As a bill to set new regulatory requirements for above-ground storage tanks moves through the Legislature, questions continue about the DEP's enforcement of existing rules -- and an existing permit -- that were supposed to govern the Freedom Industries' site.
House Speaker Tim Miley, D-Harrison, sent a Senate-passed storage tank bill to three House committees. Such a move, called "triple-referencing," often is seen as a maneuver to kill a bill.
Miley said his intention isn't to block the storage tank bill but to ensure a complete debate on it. He also said he wants to continue discussions about whether the DEP properly enforced existing regulations that apply to the site.

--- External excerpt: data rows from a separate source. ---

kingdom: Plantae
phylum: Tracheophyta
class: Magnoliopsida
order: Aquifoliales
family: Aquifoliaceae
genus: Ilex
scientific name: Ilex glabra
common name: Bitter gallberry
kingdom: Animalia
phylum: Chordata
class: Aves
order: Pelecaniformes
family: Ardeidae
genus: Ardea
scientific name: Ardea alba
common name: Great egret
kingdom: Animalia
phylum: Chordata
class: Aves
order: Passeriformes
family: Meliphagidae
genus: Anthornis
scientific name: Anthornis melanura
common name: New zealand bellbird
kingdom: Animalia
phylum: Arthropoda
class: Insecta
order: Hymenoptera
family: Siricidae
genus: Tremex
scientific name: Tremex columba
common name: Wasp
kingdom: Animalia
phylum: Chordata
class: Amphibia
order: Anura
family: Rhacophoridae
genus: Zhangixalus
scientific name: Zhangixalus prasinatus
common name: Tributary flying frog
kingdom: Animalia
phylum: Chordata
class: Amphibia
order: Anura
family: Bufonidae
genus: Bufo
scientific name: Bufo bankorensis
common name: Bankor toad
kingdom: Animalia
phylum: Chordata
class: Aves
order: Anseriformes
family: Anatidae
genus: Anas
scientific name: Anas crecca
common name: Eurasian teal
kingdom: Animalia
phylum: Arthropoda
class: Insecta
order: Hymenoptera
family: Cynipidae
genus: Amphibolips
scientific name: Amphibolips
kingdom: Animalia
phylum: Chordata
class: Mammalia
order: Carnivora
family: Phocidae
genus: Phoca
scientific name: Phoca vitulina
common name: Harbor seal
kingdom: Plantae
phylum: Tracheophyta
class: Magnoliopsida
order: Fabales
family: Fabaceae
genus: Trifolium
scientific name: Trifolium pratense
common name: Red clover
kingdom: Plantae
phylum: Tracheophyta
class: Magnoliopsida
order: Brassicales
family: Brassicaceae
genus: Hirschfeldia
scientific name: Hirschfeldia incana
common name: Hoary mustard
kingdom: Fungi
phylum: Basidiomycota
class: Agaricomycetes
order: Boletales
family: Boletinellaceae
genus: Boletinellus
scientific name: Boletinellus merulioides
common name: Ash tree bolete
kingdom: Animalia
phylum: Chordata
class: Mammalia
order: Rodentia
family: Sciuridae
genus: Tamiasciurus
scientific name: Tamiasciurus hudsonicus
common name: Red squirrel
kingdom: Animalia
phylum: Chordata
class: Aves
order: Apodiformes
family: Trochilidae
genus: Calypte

"My concern is that there may have been plenty of regulations on the books that could have prevented this from happening," Miley said in an appearance last week on the statewide Talkline radio show. "We need to be sure that we're doing what is already required to be done before we start adding additional regulations."
The DEP had approved the Freedom site's request to be registered under a storm-water pollution "general" permit, a less-rigorous program than "individual" permits and a program meant for activities expected to have minimal environmental impacts.
When the company's permit was last renewed, in 2009, Freedom Industries officials checked a box on DEP forms that indicated the storm-water and groundwater plans had been completed and that copies were available at the site.
The permit form notes that, if it's the first time the facility is obtaining a permit, those plans must be submitted to the DEP for agency officials to review. Otherwise, the plans are simply to be kept on site, in case the DEP wants to review them, officials said.
Freedom, though, had obtained a permit in 2004, when it renewed an earlier permit held by the site's previous owner, Pennzoil, as early as 1986, the DEP records show.
Mandirola and other DEP officials have emphasized that the Freedom site's permit covered any potential pollution caused by storm-water runoff from the facility. They've suggested that the storm-water permit had little connection between a leak of product from one of Freedom's tanks.
However, in a report issued Jan. 20, Downstream Strategies and the West Virginia Rivers Coalition argued that the pollution plans required by the storm-water permit were very important in the context of the Crude MCHM leak.
For example, the report explained, the storm-water pollution prevention plan was supposed to inventory the materials handled at the facility and examine loading and unloading operations, and analyze storage activities. It also was supposed to include a discussion of leak prevention and response procedures.
Also, the report explained, the company's groundwater protection plan -- which the DEP still has not been given a copy of -- was to explain what steps were being taken to comply with a variety of pollution, toxic-chemical and waste-handling laws.
"The storm-water permit is designed to prevent the discharge of pollutants off the site," said Hansen, who co-authored the Downstream Strategies-Rivers Coalition report. "Among other things, it requires spill prevention and response procedures to be included in the [storm-water pollution prevention plan]. It also requires immediate reporting of discharges that may endanger health or the environment."
While DEP air-quality inspectors visited the Freedom Industries site a number of times, Hansen noted the absence of water-quality inspections at the facility.
"At the very least, if [the] DEP had inspected the site, their first question should have been to ask for the [storm-water pollution prevention plan] and [the groundwater protection plan], and they should have reviewed them at that time," Hansen said. "But [the] DEP chose not to inspect the site and enforce this permit."